Report of November 29, 2018
What makes people happy? Australian Political Scientist Bruce Headey was not only one of the first SOEP data users—he was one of the first researchers in the world to discover the value of the SOEP for research on happiness. Headey is a Principal Fellow at the Melbourne Institute of Applied Economic and Social Research in the University of Melbourne. He is a specialist in welfare and distributional issues and at the forefront of current international research on the efficacy of social welfare policies in Western Europe and North America.
1. Happiness has been one focus of your research for several decades. Do your findings point to a kind of “recipe” for happiness?
One of the strange things in the West is the assumption that the same recipe for happiness would suit everybody. I don’t think that’s true. I think there are different approaches that work well for different people. People who are relatively altruistic and cooperative tend to be rather happy. Sometimes these are religious people. Other people’s happiness comes mainly through the family. What doesn’t work so well is a materialistic and careerist approach, which seems to lead to unhappiness even in those areas of life to which materialistic people give priority, such as their job and their income.
2. Your findings overturned the idea of a genetically determined “set point” for happiness across the life. That brought about a paradigm shift.
There was a period between 1985 and 2005 when Western life satisfaction researchers believed that most people had a “set point” of life satisfaction that depended on genetic personality traits. But with the panel data, it slowly became obvious that that paradigm for life satisfaction research was just wrong. There were loads of people in the SOEP—the first panel to provide this evidence—who had rather volatile patterns of life satisfaction. If you traced their life satisfaction from year to year on a graph, you could see that some people’s lives were a wild ride: They had ups and downs and periods when they were happy and periods of misery. So the set point theory was actually kicked out by the SOEP data, pure and simple.

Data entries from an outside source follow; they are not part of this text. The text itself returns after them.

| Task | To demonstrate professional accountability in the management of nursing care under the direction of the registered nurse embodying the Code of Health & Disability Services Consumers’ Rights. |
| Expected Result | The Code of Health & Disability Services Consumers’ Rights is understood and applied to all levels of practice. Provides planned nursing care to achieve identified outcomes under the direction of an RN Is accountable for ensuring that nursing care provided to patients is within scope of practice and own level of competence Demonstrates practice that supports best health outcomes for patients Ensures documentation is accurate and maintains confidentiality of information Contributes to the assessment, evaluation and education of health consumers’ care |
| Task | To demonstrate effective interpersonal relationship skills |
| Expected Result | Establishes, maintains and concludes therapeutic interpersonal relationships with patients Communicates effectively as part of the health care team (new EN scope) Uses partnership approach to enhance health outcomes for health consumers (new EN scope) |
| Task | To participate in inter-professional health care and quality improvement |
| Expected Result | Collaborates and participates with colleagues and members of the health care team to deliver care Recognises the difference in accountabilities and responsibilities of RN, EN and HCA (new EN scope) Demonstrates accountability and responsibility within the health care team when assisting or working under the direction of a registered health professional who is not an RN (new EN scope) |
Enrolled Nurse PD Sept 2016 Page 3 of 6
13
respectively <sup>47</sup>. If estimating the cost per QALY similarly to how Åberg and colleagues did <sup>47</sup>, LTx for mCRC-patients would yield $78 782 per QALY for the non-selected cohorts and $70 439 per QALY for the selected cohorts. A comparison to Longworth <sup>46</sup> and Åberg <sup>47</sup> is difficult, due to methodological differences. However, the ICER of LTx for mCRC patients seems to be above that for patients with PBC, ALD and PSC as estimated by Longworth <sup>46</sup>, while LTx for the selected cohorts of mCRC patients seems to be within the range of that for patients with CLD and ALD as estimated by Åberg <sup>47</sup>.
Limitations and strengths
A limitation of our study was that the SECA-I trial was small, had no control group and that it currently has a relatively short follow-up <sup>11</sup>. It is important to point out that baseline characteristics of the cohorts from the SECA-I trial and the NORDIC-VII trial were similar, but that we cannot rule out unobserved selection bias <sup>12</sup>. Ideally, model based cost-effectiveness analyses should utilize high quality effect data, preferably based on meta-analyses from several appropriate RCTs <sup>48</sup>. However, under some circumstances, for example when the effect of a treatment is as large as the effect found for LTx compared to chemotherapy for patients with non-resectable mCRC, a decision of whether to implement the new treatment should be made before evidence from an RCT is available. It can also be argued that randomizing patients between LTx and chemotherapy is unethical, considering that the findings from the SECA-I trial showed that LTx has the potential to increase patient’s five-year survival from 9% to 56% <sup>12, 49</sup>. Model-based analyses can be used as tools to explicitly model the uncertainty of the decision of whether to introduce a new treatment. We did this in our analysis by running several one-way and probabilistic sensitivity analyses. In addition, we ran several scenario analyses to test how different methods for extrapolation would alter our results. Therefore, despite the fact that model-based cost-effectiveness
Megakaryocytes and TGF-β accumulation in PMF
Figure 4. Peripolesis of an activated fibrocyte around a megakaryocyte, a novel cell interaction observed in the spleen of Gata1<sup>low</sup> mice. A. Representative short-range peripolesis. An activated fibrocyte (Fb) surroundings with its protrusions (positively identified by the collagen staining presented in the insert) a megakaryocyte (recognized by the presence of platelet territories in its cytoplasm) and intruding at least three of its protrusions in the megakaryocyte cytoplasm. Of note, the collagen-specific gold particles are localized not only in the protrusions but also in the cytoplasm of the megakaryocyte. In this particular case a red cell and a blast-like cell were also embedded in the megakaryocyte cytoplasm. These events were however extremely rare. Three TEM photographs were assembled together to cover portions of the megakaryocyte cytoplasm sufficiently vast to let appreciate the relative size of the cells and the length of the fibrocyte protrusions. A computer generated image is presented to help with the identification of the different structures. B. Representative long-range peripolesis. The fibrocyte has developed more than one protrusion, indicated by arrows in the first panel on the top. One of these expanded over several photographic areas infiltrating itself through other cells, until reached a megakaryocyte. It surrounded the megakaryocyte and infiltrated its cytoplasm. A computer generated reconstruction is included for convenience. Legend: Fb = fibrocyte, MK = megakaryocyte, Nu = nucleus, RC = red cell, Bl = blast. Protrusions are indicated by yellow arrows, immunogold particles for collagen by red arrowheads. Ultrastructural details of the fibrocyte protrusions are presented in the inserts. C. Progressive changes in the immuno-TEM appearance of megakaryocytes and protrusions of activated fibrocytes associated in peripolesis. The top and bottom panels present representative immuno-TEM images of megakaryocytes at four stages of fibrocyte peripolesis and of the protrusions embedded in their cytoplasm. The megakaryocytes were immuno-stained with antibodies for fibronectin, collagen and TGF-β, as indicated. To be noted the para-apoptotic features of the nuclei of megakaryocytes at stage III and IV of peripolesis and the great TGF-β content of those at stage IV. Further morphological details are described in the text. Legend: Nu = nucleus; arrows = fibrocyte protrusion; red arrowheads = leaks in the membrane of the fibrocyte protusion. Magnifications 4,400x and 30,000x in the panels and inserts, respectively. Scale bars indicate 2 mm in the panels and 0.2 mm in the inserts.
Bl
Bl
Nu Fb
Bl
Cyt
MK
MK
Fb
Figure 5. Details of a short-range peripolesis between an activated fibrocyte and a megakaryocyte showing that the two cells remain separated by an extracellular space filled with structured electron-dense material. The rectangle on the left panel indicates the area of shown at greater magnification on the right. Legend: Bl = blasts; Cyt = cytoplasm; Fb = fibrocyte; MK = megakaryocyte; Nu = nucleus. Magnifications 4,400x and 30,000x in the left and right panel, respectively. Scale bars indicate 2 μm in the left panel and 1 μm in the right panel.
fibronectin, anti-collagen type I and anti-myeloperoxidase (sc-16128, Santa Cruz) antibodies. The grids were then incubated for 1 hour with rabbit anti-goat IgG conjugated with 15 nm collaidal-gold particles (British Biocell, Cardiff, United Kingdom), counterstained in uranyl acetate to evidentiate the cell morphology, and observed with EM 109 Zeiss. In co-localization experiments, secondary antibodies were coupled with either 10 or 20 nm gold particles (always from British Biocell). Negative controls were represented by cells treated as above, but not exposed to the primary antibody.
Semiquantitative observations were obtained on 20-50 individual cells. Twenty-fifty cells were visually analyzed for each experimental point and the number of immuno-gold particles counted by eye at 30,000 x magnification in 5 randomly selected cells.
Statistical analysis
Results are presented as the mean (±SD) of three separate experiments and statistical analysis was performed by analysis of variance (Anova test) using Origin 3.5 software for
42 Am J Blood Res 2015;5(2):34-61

That caused quite a stir in the scientific community ….
What always happens in all the sciences is that people fight like hell to retain the old paradigm and patch it up in weird ways. So there are still people around who say that in the long run, people may revert to a set point that might be predicted by their personality traits. But our research showed that, while personality is a stabilizing factor, happiness is also made up of a lot of choices. If you marry somebody who is more neurotic than yourself, you’re done. If you marry somebody who is rather nice and less neurotic than yourself, that permanently increases your well-being. Your work also makes a difference: People who work a lot more hours than they want to are a lot less happy than people who work about the hours they prefer. Of course, that’s not entirely your choice—it also depends on your employer.
3. Academics are relatively free to set their own working hours. Are they also more likely to end up being happy?
Academics have a wide choice of time uses and topics of research, and by and large we don’t have a boss bearing down on us all that fiercely. We also know that academics and vicars are the longest lived people on the planet—the shortest lived are doctors and dentists. The reason why people live longer if they are academics or vicars is probably connected to happiness. The occupations that people get into have an effect on longevity. People in more autonomous occupations tend to be happier…and happy people do live longer than others—that’s clear. We recently published a study on the relationship between happiness and longevity, using SOEP data, in Social Indicators Research “Happiness and Longevity: Unhappy People Die Young, Otherwise Happiness Probably Makes No Difference”.
4. If you look at the SOEP study today, what makes it unique?
It’s the only panel study in which you can observe all kinds of changes in people’s lives across three generations—there are now a number of grandparents in addition to parents and kids from the same families. As the time we observe people gets longer and longer, the more we will be able to address long-run questions about social and economic change. And in the end, I think that the idea of transgenerational structured inequality will turn out to be more untrue than true. I think ultimately SOEP will show that traditional sociology is just bilge.
5. What would you recommend to young people today who are starting a career in research?
If you’re a young researcher these days, you’re almost forced to design your research in terms of real experiments—randomized control trials—or natural experiments. And I think that the people who work on SOEP will want to combine SOEP data, maybe using it as a sort of background file, with other datasets that allow them to analyze it in an experimental or quasi-experimental way. My kids, who are young economists, can’t get stuff published in top journals unless it’s experimental or quasi-experimental. So something like the global financial crisis is a terrific opportunity: A whole lot of people take a wealth hit and you can see how they react in all kinds of ways—financially, in terms of life satisfaction, everything. But it’s getting harder and harder to publish if you’re just analyzing panel data in the way it’s collected.